Critics of the Saudi-backed venture have routinely trotted out the “sportswashing” label that can be traced back to the country’s fairly questionable human rights track record, and we’ve been treated to plenty of petty drama thanks to the bad blood between many of the players who’ve defected and those who’ve remained loyal to the PGA.
Now, LIV has found itself under fire yet again—although the root of the current issue stems from a fairly unlikely source.
Next week, the league will be setting up shop at The Gallery Golf Club in Tuscon, Arizona for a three-day event slated to kick off on March 17th.
However, organizers have already descended upon the course to get it ready for the tournament, which includes the installation of a number of temporary structures that will accommodate spectators.
That includes the hospitality tent that required the workers tasked with setting it up to do a bit of landscaping in order to accommodate its size—which AZ Central reports came at the expense of two Saguaro cactuses that were cut down with chainsaws earlier this week.

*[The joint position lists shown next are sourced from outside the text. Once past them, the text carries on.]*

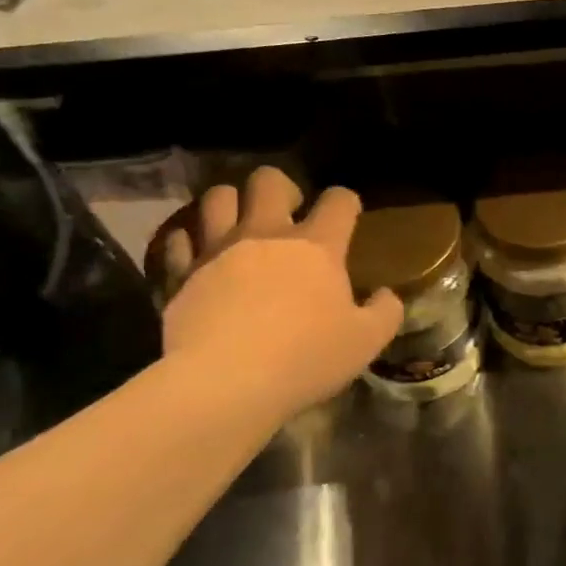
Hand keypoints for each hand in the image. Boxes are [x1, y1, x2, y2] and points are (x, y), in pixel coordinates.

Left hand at [147, 168, 401, 413]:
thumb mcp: (366, 342)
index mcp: (317, 246)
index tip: (348, 218)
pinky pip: (179, 240)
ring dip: (231, 203)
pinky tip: (197, 253)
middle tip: (288, 213)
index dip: (346, 203)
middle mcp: (267, 235)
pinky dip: (188, 241)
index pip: (339, 200)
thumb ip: (385, 312)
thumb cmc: (305, 359)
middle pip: (268, 181)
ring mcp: (219, 250)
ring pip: (218, 198)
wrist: (225, 384)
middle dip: (281, 188)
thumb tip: (386, 295)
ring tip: (239, 224)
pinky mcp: (182, 274)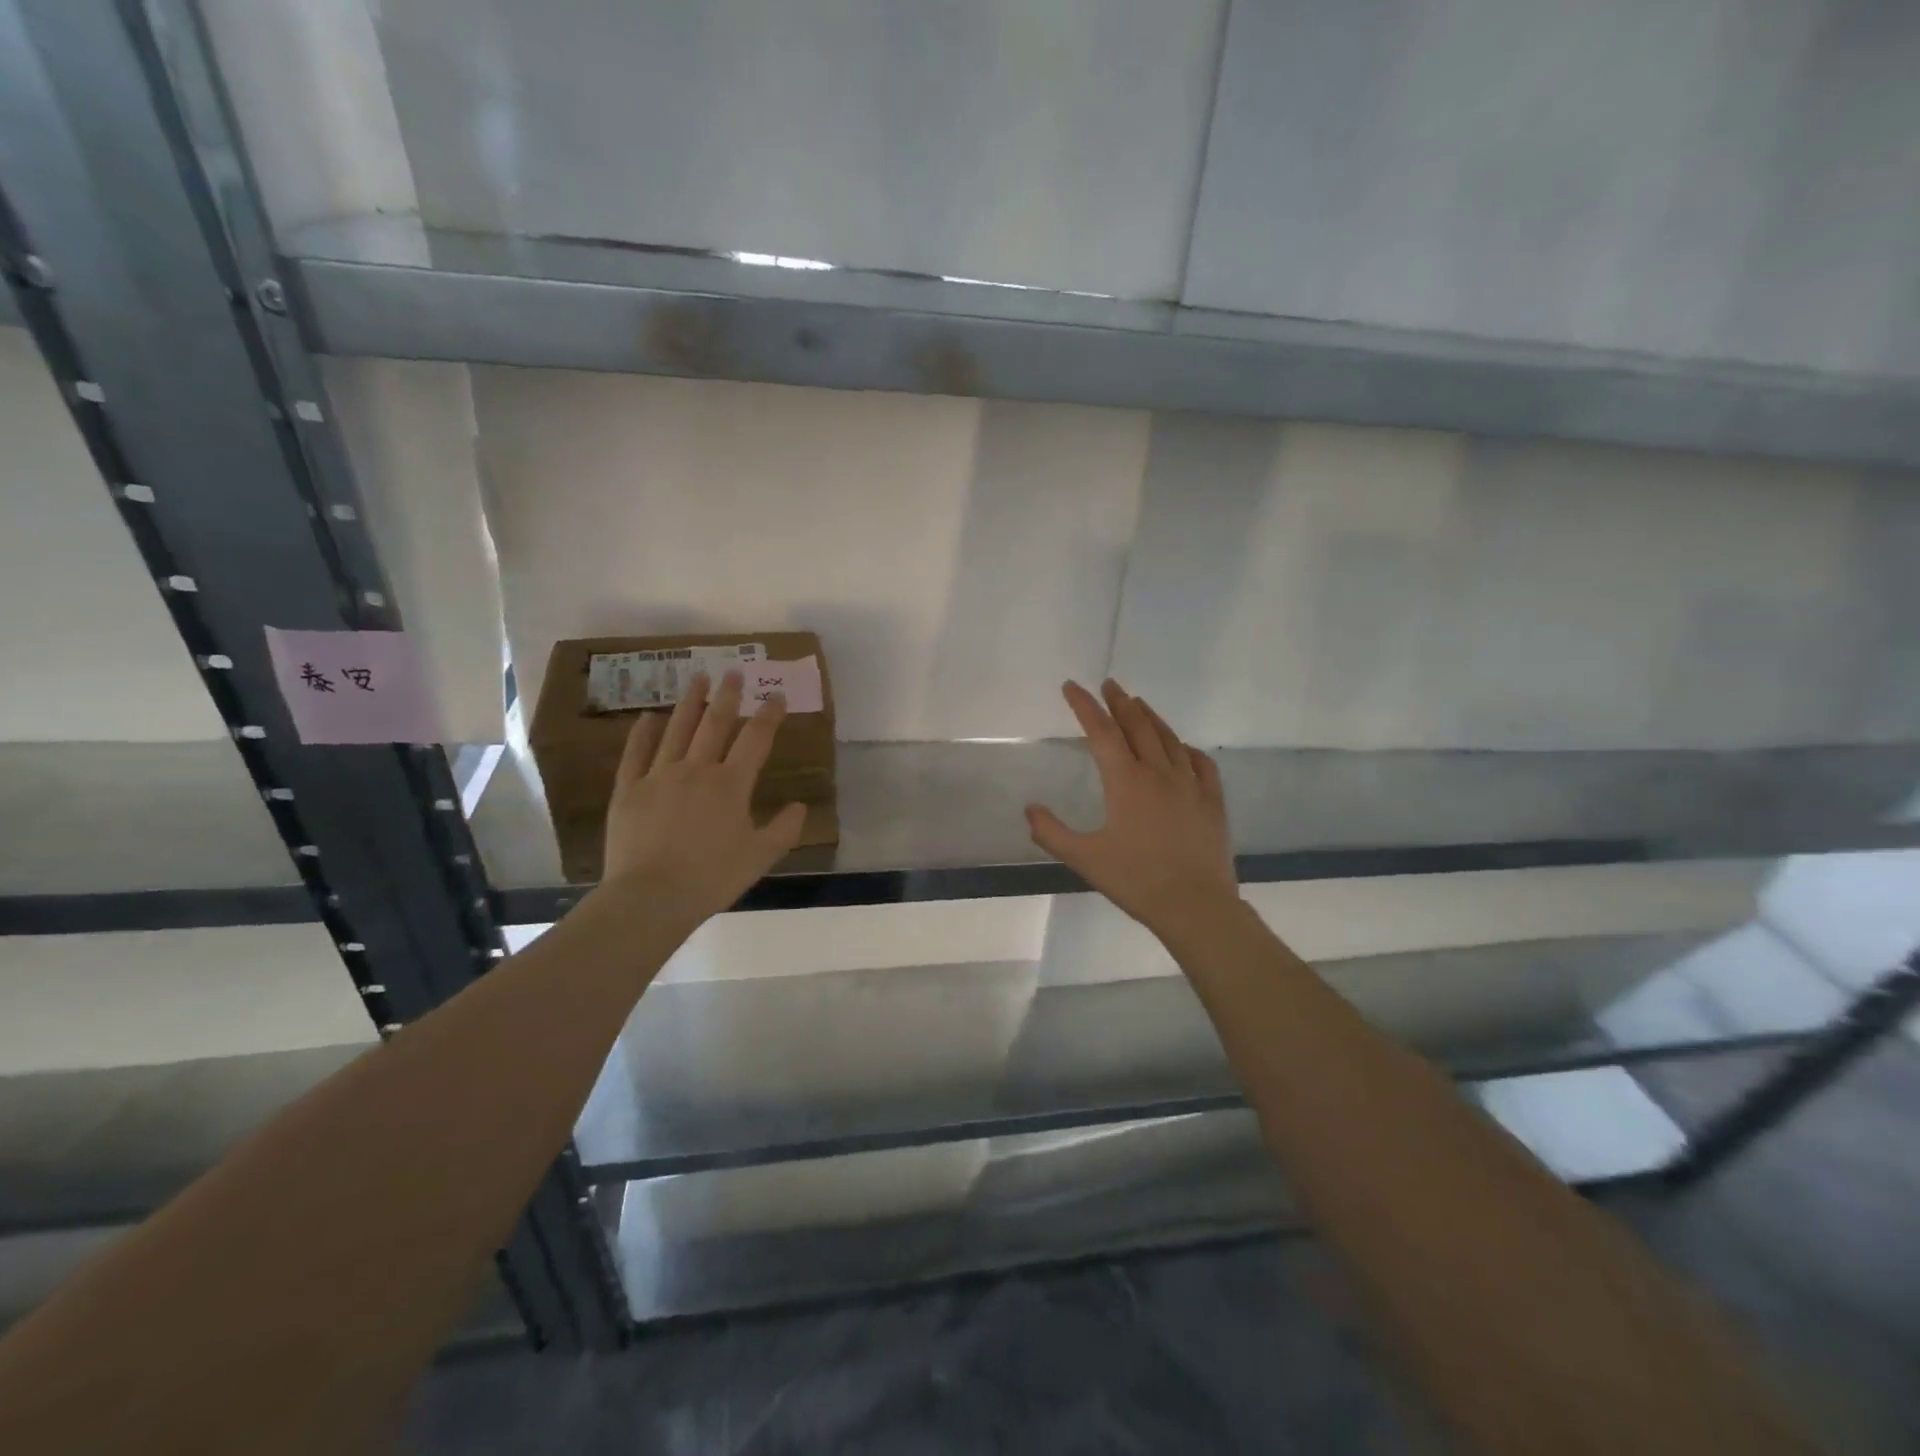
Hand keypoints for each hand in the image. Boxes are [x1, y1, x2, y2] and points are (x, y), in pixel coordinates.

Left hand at [599, 670, 806, 926]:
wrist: (651, 896)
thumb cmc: (712, 878)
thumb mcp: (760, 857)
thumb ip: (784, 829)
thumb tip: (800, 806)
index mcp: (731, 784)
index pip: (756, 740)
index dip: (769, 716)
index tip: (777, 697)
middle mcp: (697, 770)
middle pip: (715, 724)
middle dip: (728, 696)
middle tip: (734, 672)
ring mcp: (659, 776)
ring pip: (677, 730)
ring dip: (690, 702)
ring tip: (697, 678)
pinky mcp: (628, 789)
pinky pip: (636, 753)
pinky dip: (643, 732)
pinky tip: (648, 716)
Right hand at [1026, 679, 1239, 941]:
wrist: (1196, 905)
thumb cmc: (1136, 880)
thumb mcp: (1084, 858)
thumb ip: (1052, 832)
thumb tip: (1029, 809)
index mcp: (1125, 781)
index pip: (1101, 732)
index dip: (1084, 706)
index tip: (1071, 686)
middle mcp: (1158, 772)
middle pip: (1137, 725)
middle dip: (1119, 702)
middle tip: (1109, 684)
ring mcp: (1190, 784)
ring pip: (1168, 739)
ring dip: (1150, 717)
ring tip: (1138, 704)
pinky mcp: (1212, 801)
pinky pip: (1201, 763)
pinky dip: (1186, 749)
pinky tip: (1182, 748)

That development caused a bit of a stir, as that particular species of cactus—which can live between 150 and 175 years—is protected under state law. While property owners do have the right to move or cut down any Saguaro cacti on their land, they must first obtain a permit from the Arizona Department of Agriculture (which did not happen in this instance).
The Gallery Golf Club placed the blame on the landscaping company it accused of cutting down the cactuses without permission, and while the Department of Agriculture could ultimately dole out a $5,000 fine for each of the two violations, something tells me LIV will be able to afford to pay it if that ends up being the case.